Brent crude dropped below $70 per barrel last month from above $90 in April, prompting some analysts to cut share price forecasts on oil and gas producers and worry the firms may have to slow dividend payouts and share buybacks.
TotalEnergies said it was targeting upstream production costs of $5 per barrel this year, and has approved several major projects in Angola, Brazil and Suriname that also would deliver oil and gas at low cost in coming years.
Pouyanne added the company would be able to navigate the global glut of liquefied natural gas set to hit beginning in 2027.
"It is clear we will face a supply wave of LNG by 2027-2030," Pouyanne said. "It will be 50 million tons of new supply per year, which is 10% of the market more each year."
Stephane Michel, the company's president of gas, renewables and power, admitted that "we could be in a situation where we have more supply than sales", as Total's portfolio of American LNG bought at the U.S. Henry Hub benchmark price grows.
Total was looking to balance that risk by selling LNG long-term on contracts linked to oil prices.
"We are working on closing the difference between supply and sales — for 2030 we will on one side buy Henry Hub, and only sell Brent," Michel said.
The company hiked its oil and gas production target to 3% annual growth to 2030 from 2-3% growth to 2028.
Its total energy production is now forecast to increase 4% annually, with $10 billion more in free cash flow by 2030.
TotalEnergies' 24 gigawatt renewable portfolio - larger than those of BP, Shell, Equinor and Eni combined - is currently set to jump 45% to 35 GW by next year, with a goal of 70% of the company's electricity in 2030 coming from renewable sources.
The company said it expected to return 45% of its cash flow to shareholders this year.

■ Data records

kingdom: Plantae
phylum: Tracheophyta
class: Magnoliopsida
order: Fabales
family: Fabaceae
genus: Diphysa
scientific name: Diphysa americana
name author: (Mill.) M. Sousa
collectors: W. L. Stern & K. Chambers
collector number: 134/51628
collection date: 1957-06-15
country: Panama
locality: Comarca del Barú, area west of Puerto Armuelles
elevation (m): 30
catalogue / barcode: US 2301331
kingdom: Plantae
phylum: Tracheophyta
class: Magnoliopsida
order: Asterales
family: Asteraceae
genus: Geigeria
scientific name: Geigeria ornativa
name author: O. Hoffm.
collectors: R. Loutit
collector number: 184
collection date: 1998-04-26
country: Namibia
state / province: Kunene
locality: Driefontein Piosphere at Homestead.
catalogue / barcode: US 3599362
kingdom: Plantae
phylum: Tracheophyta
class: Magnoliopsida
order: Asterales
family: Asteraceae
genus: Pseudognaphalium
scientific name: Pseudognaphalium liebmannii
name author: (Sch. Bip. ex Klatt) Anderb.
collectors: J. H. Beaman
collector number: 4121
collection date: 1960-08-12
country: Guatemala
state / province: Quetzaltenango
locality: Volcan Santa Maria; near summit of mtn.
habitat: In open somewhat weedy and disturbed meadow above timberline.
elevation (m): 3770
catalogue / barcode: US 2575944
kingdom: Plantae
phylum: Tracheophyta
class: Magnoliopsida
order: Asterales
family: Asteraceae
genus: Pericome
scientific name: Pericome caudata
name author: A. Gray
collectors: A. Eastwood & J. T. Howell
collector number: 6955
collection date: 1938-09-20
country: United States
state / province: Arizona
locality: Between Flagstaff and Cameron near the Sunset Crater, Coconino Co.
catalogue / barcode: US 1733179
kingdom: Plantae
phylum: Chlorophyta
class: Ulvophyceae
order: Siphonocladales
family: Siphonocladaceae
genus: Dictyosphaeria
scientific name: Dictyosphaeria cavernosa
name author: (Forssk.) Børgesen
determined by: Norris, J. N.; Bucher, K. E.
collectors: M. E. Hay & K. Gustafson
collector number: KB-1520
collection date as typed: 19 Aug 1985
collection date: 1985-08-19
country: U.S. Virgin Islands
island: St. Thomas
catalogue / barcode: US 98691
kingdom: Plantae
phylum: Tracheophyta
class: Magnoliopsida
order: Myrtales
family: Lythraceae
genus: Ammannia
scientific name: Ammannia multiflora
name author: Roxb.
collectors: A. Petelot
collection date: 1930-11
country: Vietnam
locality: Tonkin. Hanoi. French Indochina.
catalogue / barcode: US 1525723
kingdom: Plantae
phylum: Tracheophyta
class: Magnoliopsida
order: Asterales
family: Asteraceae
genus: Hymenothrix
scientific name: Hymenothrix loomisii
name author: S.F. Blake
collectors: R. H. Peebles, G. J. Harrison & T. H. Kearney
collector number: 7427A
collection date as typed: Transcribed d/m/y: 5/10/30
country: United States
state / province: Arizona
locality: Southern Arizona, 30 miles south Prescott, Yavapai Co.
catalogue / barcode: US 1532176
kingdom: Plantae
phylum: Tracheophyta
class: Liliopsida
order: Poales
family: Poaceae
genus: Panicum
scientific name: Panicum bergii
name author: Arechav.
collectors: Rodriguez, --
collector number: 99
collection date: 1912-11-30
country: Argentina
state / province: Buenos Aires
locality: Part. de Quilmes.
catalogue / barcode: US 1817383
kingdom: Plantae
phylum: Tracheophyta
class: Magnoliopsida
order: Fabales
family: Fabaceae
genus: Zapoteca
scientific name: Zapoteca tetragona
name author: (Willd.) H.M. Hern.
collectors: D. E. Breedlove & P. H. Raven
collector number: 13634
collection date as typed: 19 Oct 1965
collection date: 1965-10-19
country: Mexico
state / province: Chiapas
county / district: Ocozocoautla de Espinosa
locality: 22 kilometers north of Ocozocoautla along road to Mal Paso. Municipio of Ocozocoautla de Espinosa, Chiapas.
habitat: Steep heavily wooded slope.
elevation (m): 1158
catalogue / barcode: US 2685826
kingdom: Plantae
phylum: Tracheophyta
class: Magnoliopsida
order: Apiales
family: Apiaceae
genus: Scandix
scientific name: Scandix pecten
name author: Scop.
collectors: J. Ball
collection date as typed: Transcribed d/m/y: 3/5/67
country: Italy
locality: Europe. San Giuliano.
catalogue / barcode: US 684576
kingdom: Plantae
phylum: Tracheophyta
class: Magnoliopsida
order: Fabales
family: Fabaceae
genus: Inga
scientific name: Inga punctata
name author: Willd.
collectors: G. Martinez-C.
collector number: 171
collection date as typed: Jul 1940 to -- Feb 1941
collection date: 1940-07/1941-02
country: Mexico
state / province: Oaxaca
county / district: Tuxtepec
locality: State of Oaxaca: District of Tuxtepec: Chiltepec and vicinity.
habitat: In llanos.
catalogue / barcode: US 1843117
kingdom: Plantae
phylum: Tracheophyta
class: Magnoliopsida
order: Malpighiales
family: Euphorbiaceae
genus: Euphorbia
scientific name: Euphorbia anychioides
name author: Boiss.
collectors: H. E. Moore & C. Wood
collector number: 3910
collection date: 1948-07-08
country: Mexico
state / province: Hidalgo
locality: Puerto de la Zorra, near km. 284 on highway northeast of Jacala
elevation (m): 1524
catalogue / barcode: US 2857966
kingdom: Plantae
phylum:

■ Tasks to carry out
#1 Which companies does the TotalEnergies text name as having renewable portfolios that, combined, are smaller than TotalEnergies' own?
#2 In the TotalEnergies text, what upstream production cost per barrel is the company targeting this year?
#3 Please reproduce the TotalEnergies text starting at the words "Stephane Michel, the" and ending after "growth to 2028.".
The records come from a separate source unrelated to the text.

■ Responses by item number
#1 BP, Shell, Equinor, Eni

#2 $5 per barrel

#3
Stephane Michel, the company's president of gas, renewables and power, admitted that "we could be in a situation where we have more supply than sales", as Total's portfolio of American LNG bought at the U.S. Henry Hub benchmark price grows.
Total was looking to balance that risk by selling LNG long-term on contracts linked to oil prices.
"We are working on closing the difference between supply and sales — for 2030 we will on one side buy Henry Hub, and only sell Brent," Michel said.
The company hiked its oil and gas production target to 3% annual growth to 2030 from 2-3% growth to 2028.